Pub Date: March 1st, 1993
ISBN: 0-679-41172-0
Publisher: Random House

The picaresque adventures of a Japanese intellectual with a retiring personality who ``craved danger'' in the Metroland of 1980's London, as chronicled by trend-noting British critic James (Flying Visits, 1986; Unreliable Memoirs, 1981, etc.). Young Suzuki, would-be diplomat and writer, has been sent to London by the Japanese government to acquire the ``cosmopolitan ease which cannot be learned at home even in the best schools of etiquette.'' Employed in a Japanese bookstore, Suzuki saves his money while polishing his English—which naturally turns out to be a far more confusing language than he'd anticipated. To overcome his shyness, he joins a health club, where he meets not only the beautiful broker Lilian but also journalist Robertson, who teaches him colloquial English in exchange for Japanese lessons. Meanwhile, London on the eve of the stock-market crash is awash with money and bright, ambitious young people—plus a darker side represented by the pervasive filth in the streets and by drug-taking punks like the suicidal and self-named Jane Austen, whom Suzuki meets in his bookshop.
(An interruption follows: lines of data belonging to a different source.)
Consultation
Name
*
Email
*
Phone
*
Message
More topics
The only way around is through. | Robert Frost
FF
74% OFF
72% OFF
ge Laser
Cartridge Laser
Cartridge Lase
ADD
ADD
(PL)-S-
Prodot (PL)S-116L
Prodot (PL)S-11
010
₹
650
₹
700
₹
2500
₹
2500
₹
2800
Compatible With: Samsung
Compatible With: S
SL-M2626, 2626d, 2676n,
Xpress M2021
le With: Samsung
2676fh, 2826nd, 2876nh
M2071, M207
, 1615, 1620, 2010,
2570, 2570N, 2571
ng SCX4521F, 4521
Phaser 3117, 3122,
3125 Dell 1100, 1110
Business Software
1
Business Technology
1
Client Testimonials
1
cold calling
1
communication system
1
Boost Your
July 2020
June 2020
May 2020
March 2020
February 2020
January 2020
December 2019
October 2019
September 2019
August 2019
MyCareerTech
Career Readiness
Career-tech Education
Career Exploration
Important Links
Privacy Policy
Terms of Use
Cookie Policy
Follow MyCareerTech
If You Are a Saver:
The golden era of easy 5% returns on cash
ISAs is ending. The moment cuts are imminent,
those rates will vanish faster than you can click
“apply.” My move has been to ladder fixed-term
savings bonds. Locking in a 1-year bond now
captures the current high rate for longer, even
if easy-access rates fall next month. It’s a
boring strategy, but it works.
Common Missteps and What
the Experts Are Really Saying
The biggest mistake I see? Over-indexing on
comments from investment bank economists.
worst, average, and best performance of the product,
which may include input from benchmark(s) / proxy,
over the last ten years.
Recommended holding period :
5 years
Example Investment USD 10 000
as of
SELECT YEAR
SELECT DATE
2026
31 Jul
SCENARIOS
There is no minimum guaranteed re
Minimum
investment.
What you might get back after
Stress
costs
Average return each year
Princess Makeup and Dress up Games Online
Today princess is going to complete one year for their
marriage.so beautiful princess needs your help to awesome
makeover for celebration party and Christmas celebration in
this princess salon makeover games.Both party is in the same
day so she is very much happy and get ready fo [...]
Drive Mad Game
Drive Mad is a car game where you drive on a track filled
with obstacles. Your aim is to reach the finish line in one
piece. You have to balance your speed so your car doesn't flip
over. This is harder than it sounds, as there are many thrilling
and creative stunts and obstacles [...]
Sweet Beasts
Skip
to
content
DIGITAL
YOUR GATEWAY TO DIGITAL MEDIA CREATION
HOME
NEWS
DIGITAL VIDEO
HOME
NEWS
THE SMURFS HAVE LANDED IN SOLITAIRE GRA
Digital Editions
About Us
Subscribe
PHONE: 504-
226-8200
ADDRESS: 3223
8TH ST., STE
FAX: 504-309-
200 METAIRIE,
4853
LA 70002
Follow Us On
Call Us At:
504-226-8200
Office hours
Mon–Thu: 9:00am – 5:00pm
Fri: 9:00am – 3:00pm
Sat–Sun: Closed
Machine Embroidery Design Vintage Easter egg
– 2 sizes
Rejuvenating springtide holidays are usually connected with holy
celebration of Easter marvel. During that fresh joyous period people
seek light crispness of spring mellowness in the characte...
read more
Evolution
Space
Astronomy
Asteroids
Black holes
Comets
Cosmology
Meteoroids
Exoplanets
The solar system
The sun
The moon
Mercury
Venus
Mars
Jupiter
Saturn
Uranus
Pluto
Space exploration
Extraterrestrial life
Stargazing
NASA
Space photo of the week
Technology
Having craved danger, Suzuki's soon caught up in a mad whirl of complicated love affairs, including one with Lilian, who turns out to be the mistress of a famous tycoon; brawls with nightclub bouncers; and, for a Japanese destined for the diplomatic corps, the worst possible outcome—an appearance in the tabloids, where he's called the ``Japanese Rambo.'' The Japanese embassy is not amused, though Suzuki's English friends are much impressed. About to be sent home in disgrace, he is rescued by an unlikely turn of events that takes him back to Japan—but in considerable style and with enough material for a successful novel. Less the witty sendup of two cultures, which it so strains to be, than just another tale of decline and fall without moral bite. Still, a diverting read.